- **YOUR OBJECTIVE**
In the data below, the copy begins at the line containing "ring mcp: (787, 1146)" and runs through the last line; repeat those lines exactly, minus the pictures.

Pictured people or hands with joints
........

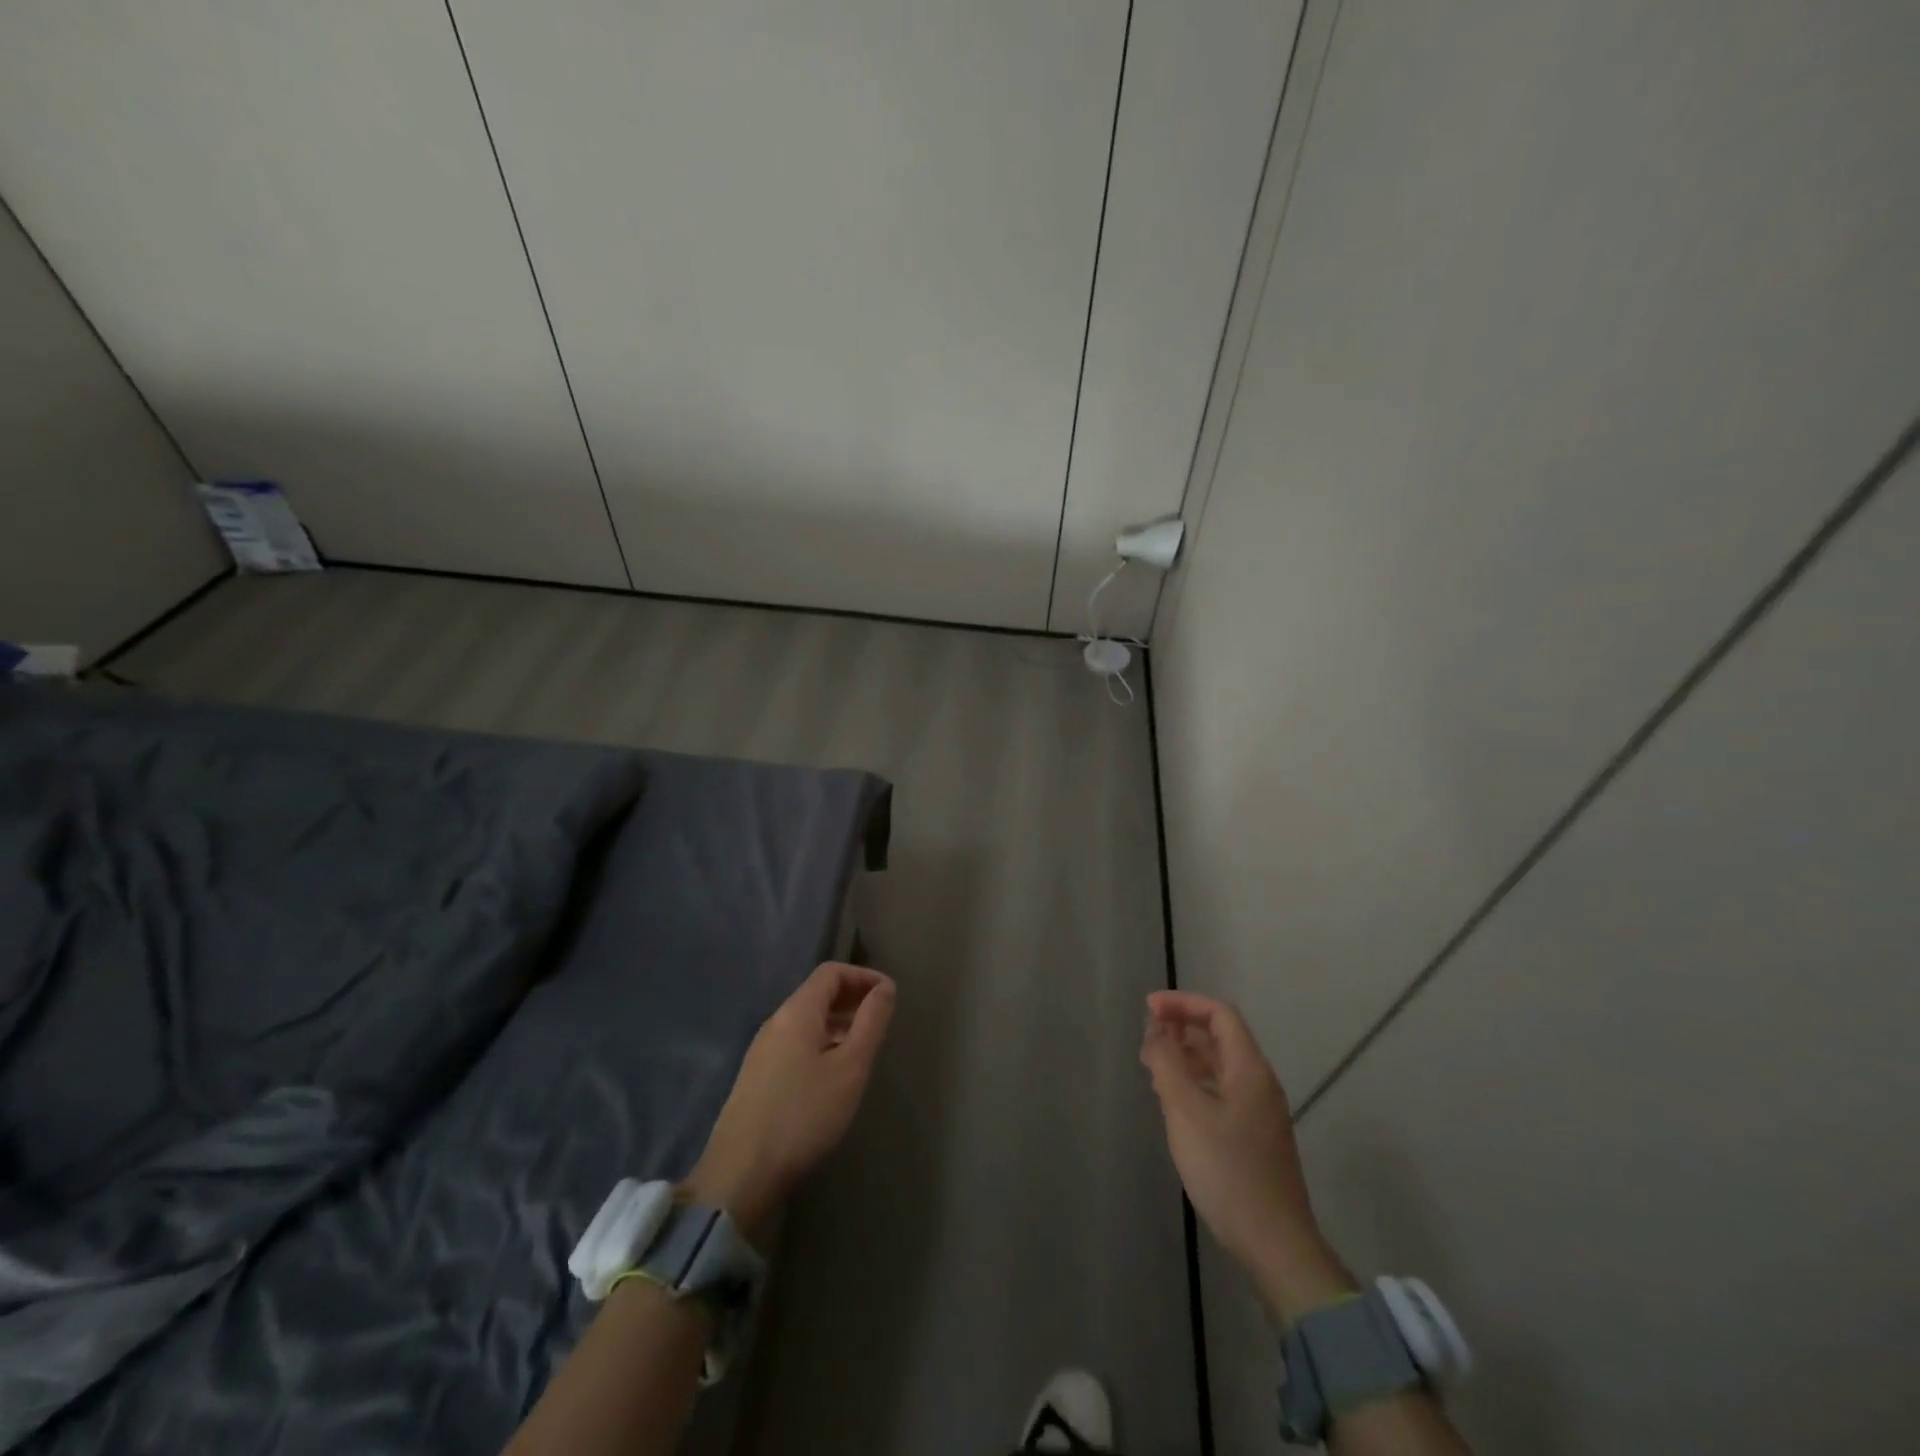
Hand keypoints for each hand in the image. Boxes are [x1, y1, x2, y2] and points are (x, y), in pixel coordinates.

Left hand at [685, 962, 894, 1234]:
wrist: (740, 1174)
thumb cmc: (804, 1115)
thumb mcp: (850, 1068)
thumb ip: (871, 1022)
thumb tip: (885, 987)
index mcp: (796, 1012)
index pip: (831, 972)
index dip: (863, 975)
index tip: (890, 994)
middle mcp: (775, 1022)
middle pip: (817, 993)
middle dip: (852, 997)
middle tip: (881, 1018)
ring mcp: (762, 1051)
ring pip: (807, 1020)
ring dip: (838, 1022)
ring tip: (864, 1047)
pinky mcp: (757, 1077)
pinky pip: (796, 1043)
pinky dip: (822, 1042)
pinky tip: (834, 1074)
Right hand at [1141, 991, 1353, 1320]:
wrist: (1274, 1243)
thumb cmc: (1227, 1170)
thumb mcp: (1186, 1111)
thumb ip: (1167, 1064)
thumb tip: (1156, 1031)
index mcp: (1249, 1069)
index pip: (1219, 1014)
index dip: (1183, 1003)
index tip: (1148, 1008)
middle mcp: (1258, 1082)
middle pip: (1220, 1037)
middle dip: (1181, 1027)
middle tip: (1146, 1038)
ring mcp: (1258, 1111)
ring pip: (1218, 1065)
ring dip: (1185, 1055)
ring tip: (1151, 1064)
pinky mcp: (1252, 1135)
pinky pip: (1219, 1089)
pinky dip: (1193, 1081)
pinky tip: (1171, 1099)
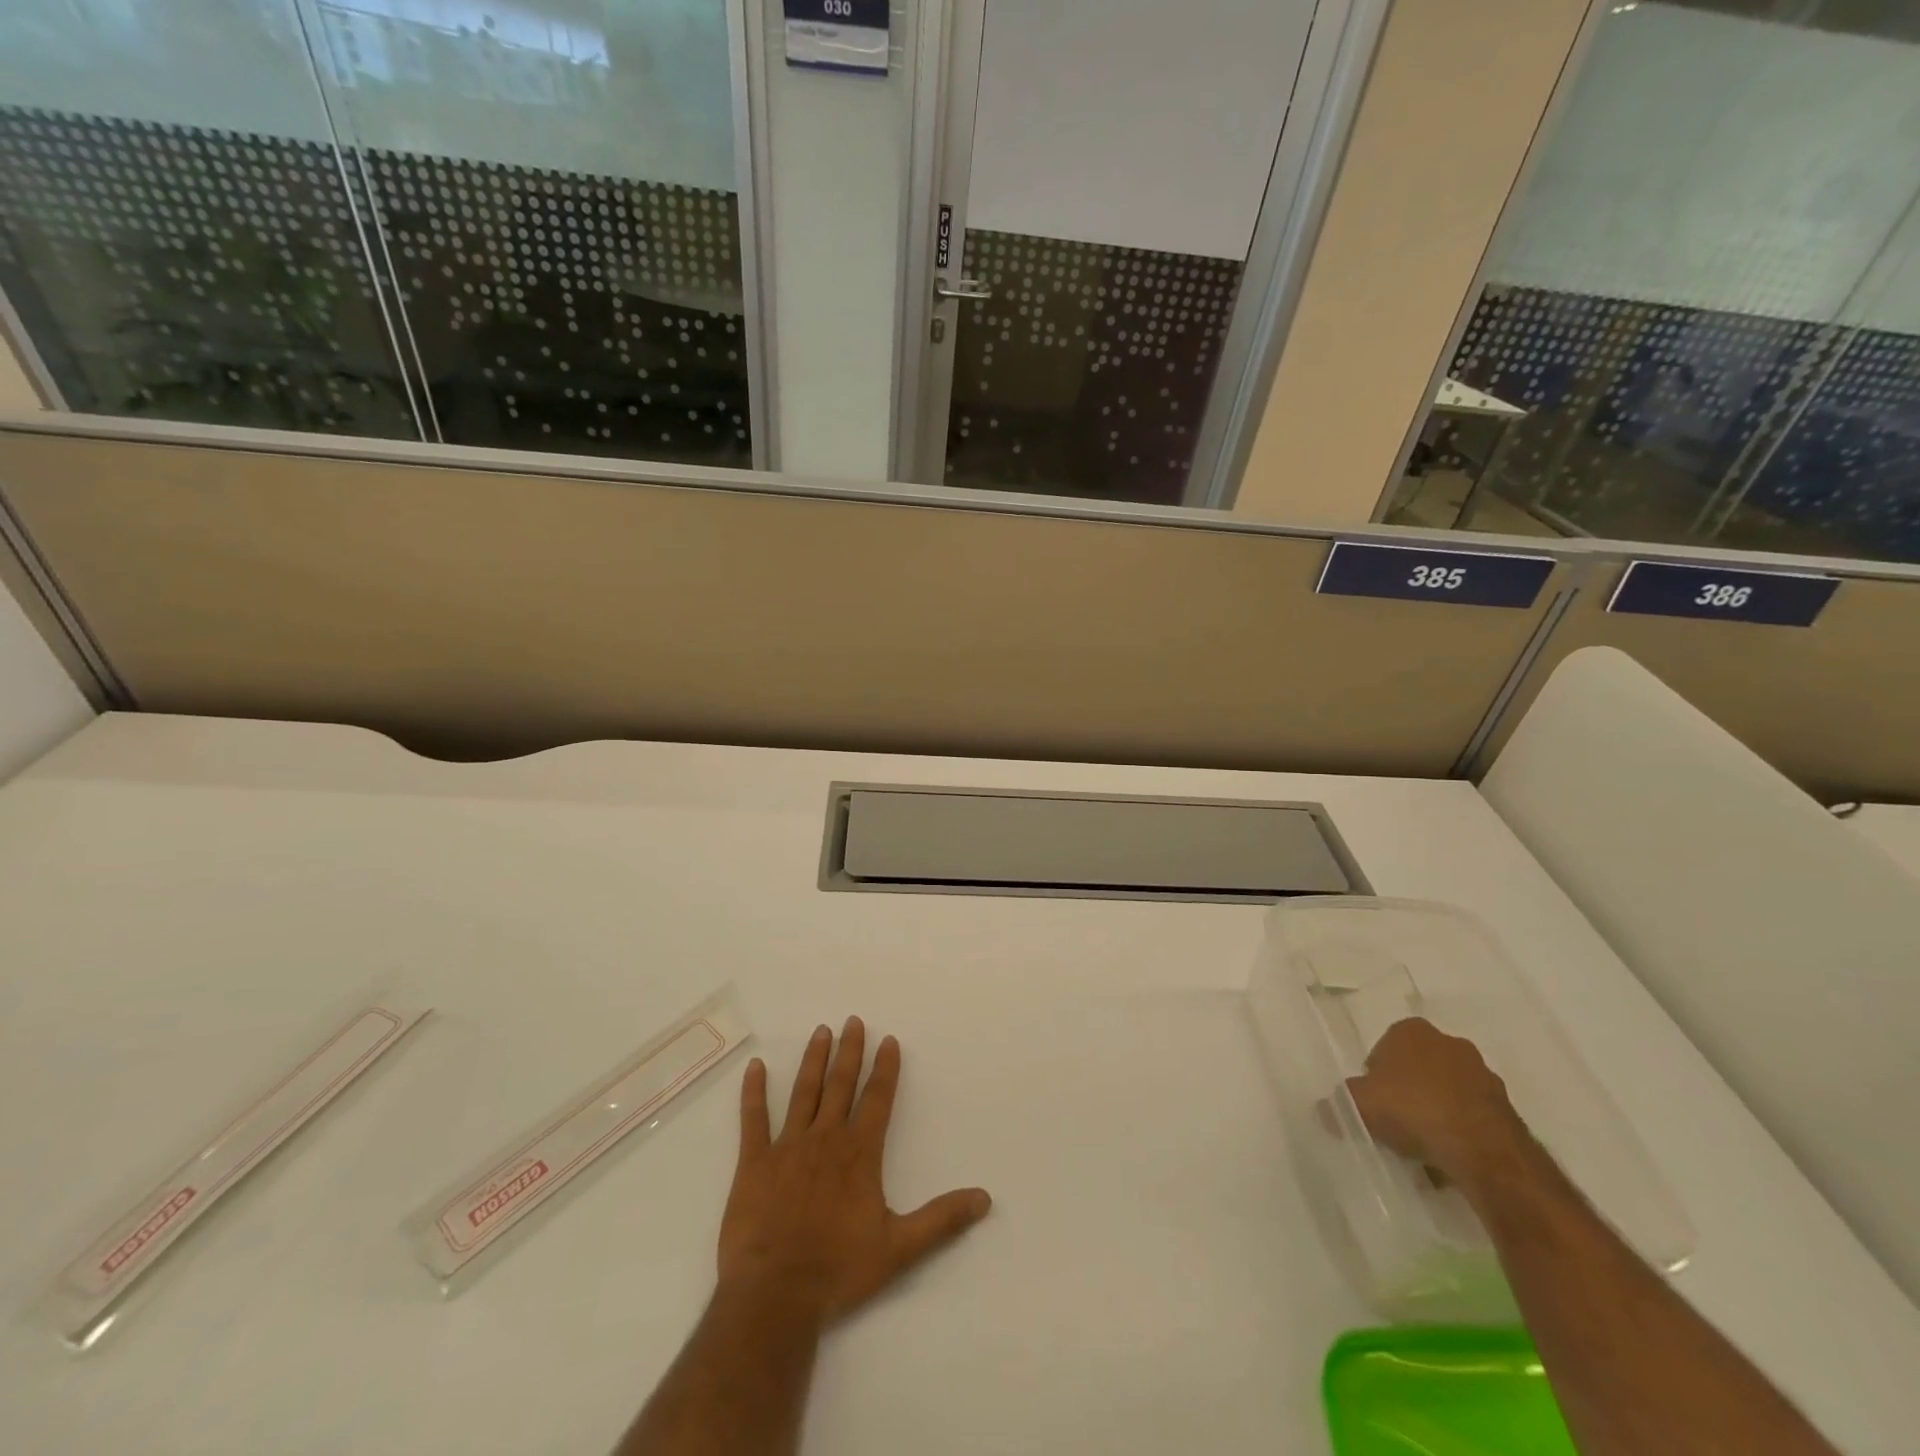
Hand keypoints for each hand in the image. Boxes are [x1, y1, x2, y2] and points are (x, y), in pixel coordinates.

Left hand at [718, 1017, 991, 1325]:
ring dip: (814, 1060)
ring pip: (803, 1092)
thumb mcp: (899, 1248)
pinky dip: (754, 1091)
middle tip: (853, 1020)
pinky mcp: (754, 1162)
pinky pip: (754, 1119)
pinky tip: (755, 1066)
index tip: (888, 1040)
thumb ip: (942, 1220)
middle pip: (841, 1084)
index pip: (877, 1099)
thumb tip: (985, 1199)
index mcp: (859, 1153)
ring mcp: (787, 1146)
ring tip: (821, 1031)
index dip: (885, 1068)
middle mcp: (825, 1139)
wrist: (776, 1294)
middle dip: (849, 1051)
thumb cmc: (839, 1269)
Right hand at [1345, 1017, 1527, 1185]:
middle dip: (1408, 1092)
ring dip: (1436, 1112)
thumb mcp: (1358, 1105)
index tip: (1374, 1104)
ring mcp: (1482, 1074)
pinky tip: (1449, 1157)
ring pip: (1447, 1092)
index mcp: (1411, 1030)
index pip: (1384, 1049)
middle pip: (1418, 1068)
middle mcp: (1449, 1042)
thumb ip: (1339, 1102)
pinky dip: (1461, 1131)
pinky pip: (1472, 1116)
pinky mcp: (1507, 1107)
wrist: (1482, 1150)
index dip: (1375, 1077)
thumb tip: (1325, 1109)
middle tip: (1396, 1123)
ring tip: (1423, 1147)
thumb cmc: (1412, 1110)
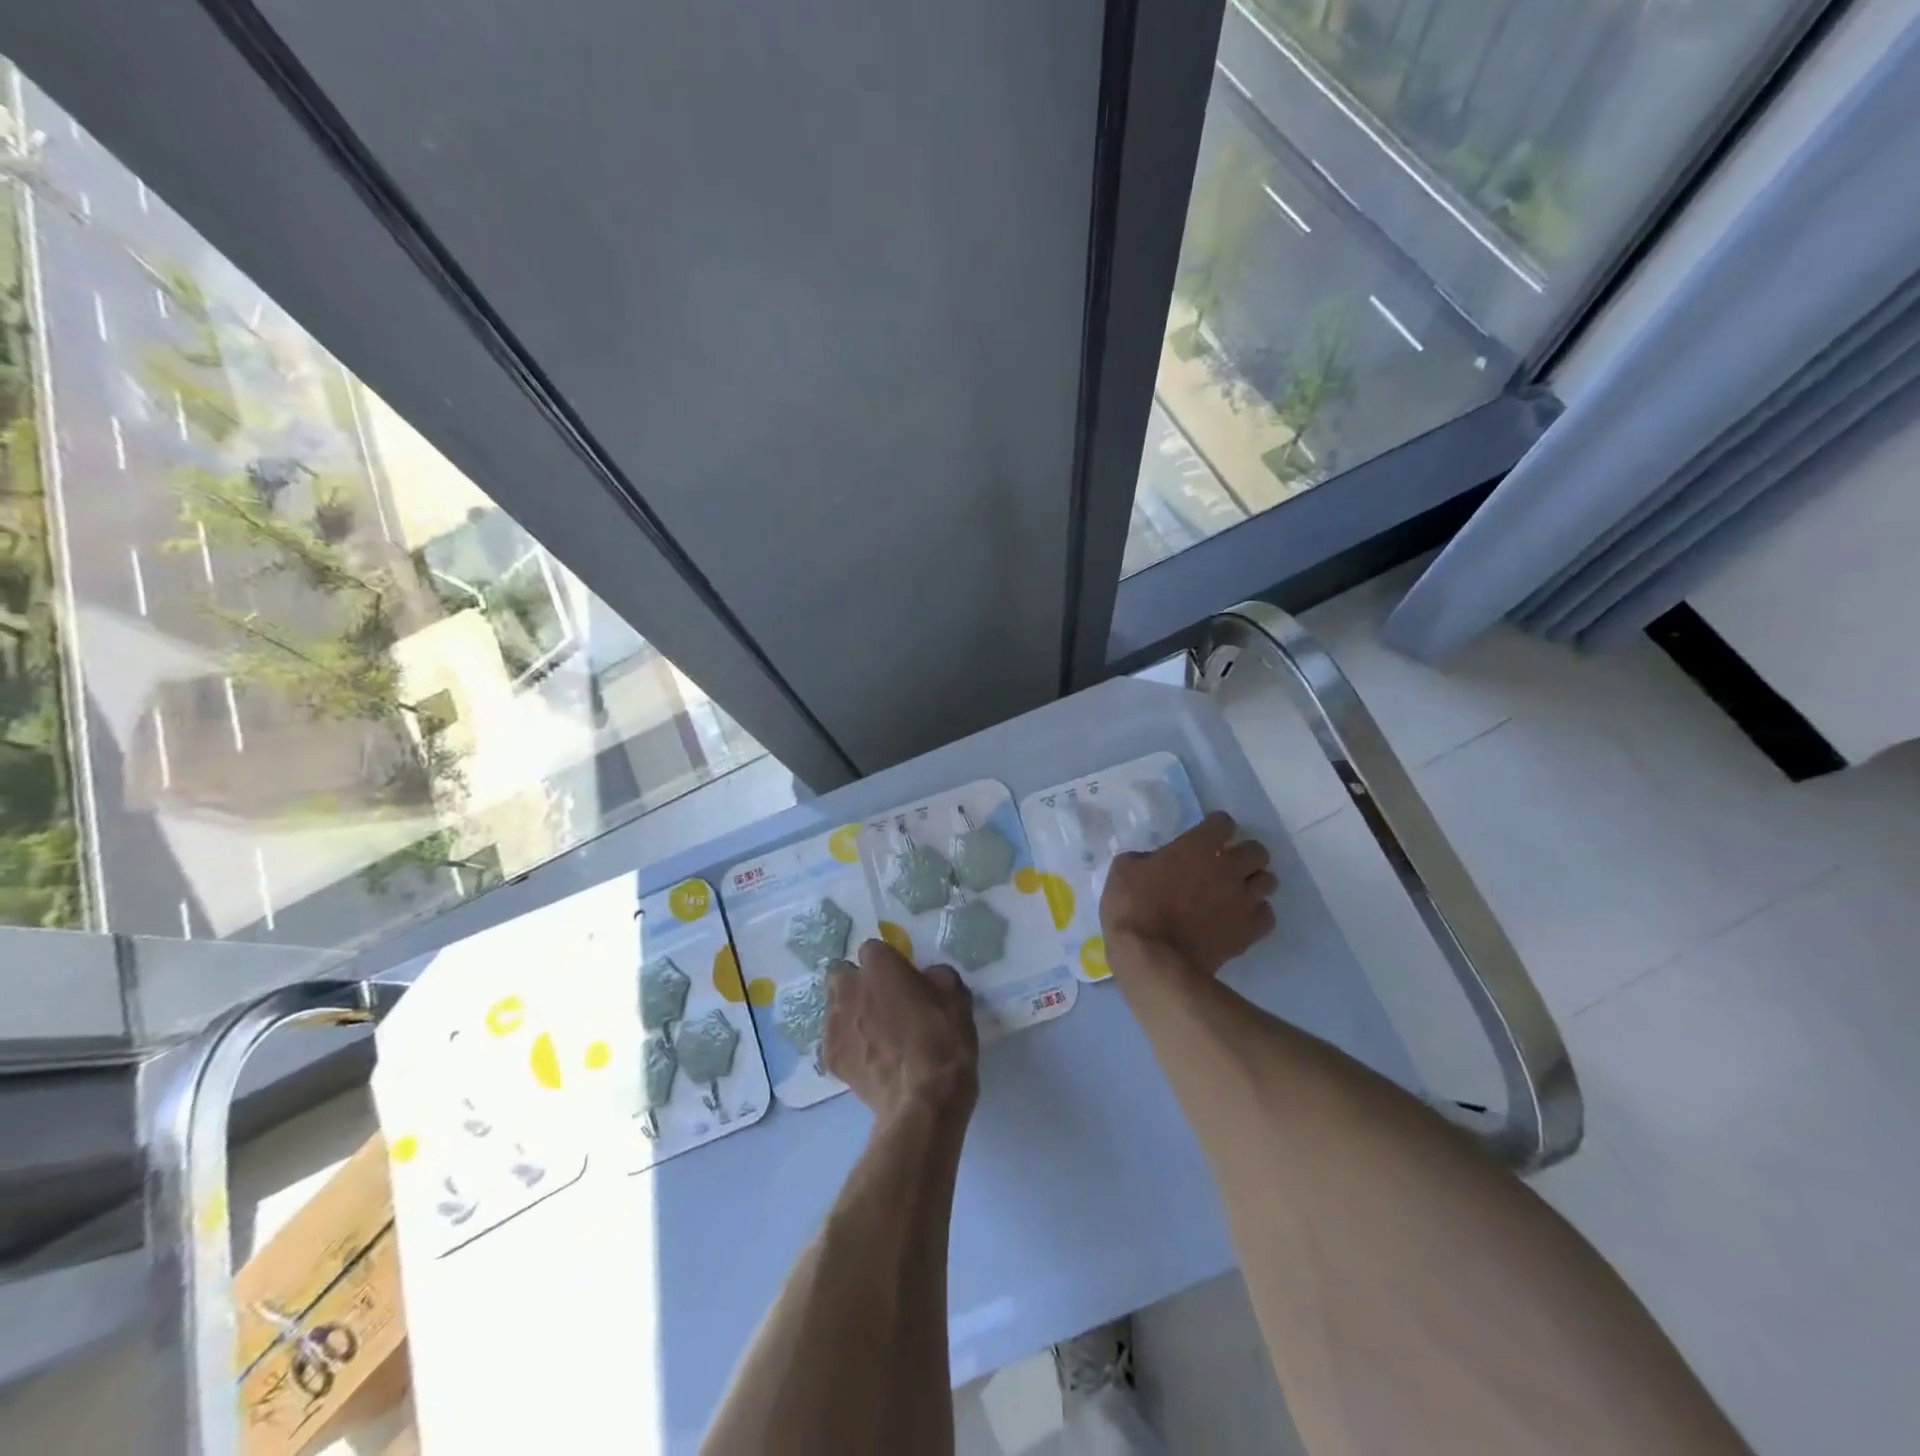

........

- **THE ANSWER**
ring mcp: (787, 1146)
ring tip: (821, 1031)
index dip: (885, 1068)
middle mcp: (825, 1139)
wrist: (776, 1294)
middle dip: (849, 1051)
thumb cmc: (839, 1269)
Right hand at [1345, 1017, 1527, 1185]:
middle dip: (1408, 1092)
ring dip: (1436, 1112)
thumb mcp: (1358, 1105)
index tip: (1374, 1104)
ring mcp: (1482, 1074)
pinky tip: (1449, 1157)
ring pip: (1447, 1092)
index mcp: (1411, 1030)
index pip: (1384, 1049)
middle pip: (1418, 1068)
middle mcp: (1449, 1042)
thumb ip: (1339, 1102)
pinky dip: (1461, 1131)
pinky pip: (1472, 1116)
pinky mcp: (1507, 1107)
wrist: (1482, 1150)
index dip: (1375, 1077)
thumb tip: (1325, 1109)
middle tip: (1396, 1123)
ring tip: (1423, 1147)
thumb cmc: (1412, 1110)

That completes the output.